Music itself appeals to Ashbery because it is an art form that can mean important things without having to explain itself. And so Ashbery the poet, in this reading, is best enjoyed if viewed as Ashbery the frustrated composer, who is trying to do with words what musicians are lucky enough to be able to do with notes. Hell's bells: who gives a cowpat about the mediation of some tiresome paraphrase?

One of the best poems in this new collection is a kind of collage of quotations from other poets - Milton, Marvell, Lear and others - called "The Dong with the Luminous Nose", which are juxtaposed in such a way as to bring out their full comic potential when wrenched from their native habitats. The form, as the headnote informs us, is a cento, and it dates from the Byzantine era.
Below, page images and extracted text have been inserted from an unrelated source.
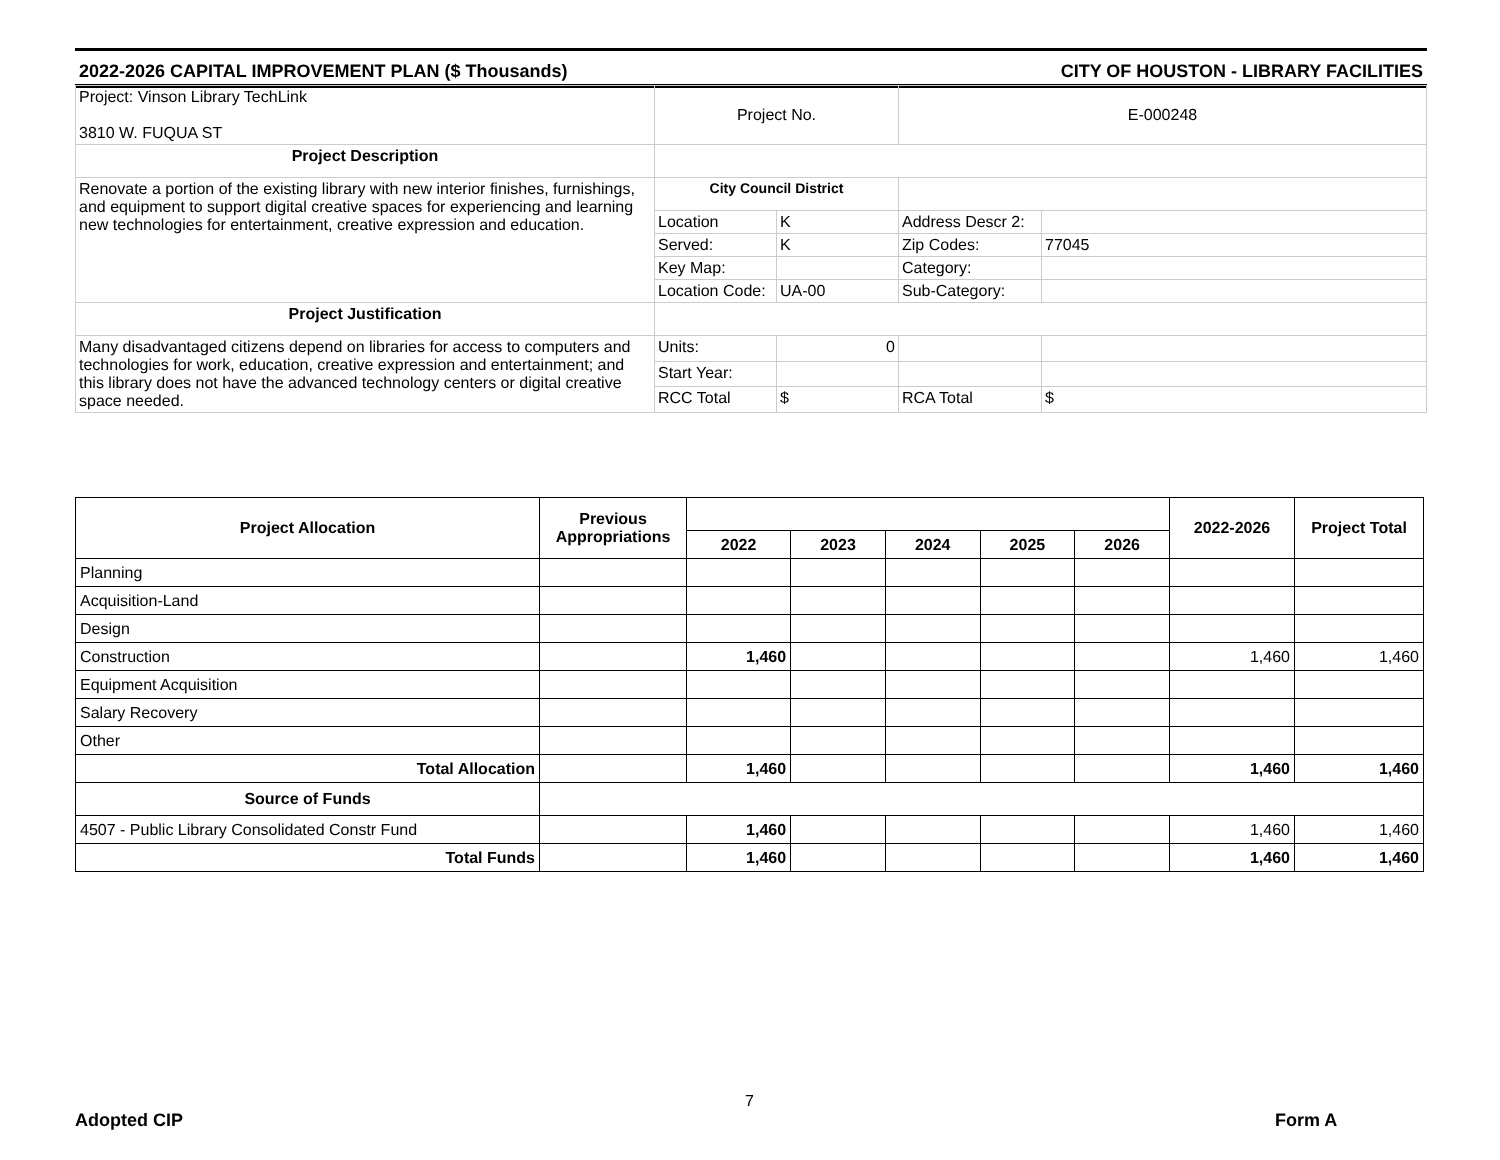2022-2026 CAPITAL IMPROVEMENT PLAN ($ Thousands) CITY OF HOUSTON - LIBRARY FACILITIES
| Project: Vinson Library TechLink 3810 W. FUQUA ST | Project No. | | E-000248 | |
| Project Description | | | | |
| Renovate a portion of the existing library with new interior finishes, furnishings, and equipment to support digital creative spaces for experiencing and learning new technologies for entertainment, creative expression and education. | City Council District | | | |
| | Location | K | Address Descr 2: | |
| | Served: | K | Zip Codes: | 77045 |
| | Key Map: | | Category: | |
| | Location Code: | UA-00 | Sub-Category: | |
| Project Justification | | | | |
| Many disadvantaged citizens depend on libraries for access to computers and technologies for work, education, creative expression and entertainment; and this library does not have the advanced technology centers or digital creative space needed. | Units: | 0 | | |
| | Start Year: | | | |
| | RCC Total | $ | RCA Total | $ |
| Project Allocation | Previous Appropriations | | | | | | 2022-2026 | Project Total |
| --- | --- | --- | --- | --- | --- | --- | --- | --- |
| | | 2022 | 2023 | 2024 | 2025 | 2026 | | |
| Planning | | | | | | | | |
| Acquisition-Land | | | | | | | | |
| Design | | | | | | | | |
| Construction | | 1,460 | | | | | 1,460 | 1,460 |
| Equipment Acquisition | | | | | | | | |
| Salary Recovery | | | | | | | | |
| Other | | | | | | | | |
| Total Allocation | | 1,460 | | | | | 1,460 | 1,460 |
| Source of Funds | | | | | | | | |
| 4507 - Public Library Consolidated Constr Fund | | 1,460 | | | | | 1,460 | 1,460 |
| Total Funds | | 1,460 | | | | | 1,460 | 1,460 |
Adopted CIP
7
Form A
Ashbery discovered this curiously interesting fact in a curiously interesting piece of writing by Borges.

Ashbery's characteristic tone of voice, with its deadpan humour and abrupt shifts of attention, is difficult to locate at first, and can even seem wilfully bewildering.

One way of relaxing into it is to hear Ashbery read. He sometimes speaks his lines with a kind of deliberately woebegone and world-weary flatness. It is a manner which I once described as the sort of vocal delivery that might encourage a dog to leave home. Some time later, I dropped him a card. By return came a note from his dog, telling me that John was unable to reply because he had just left home.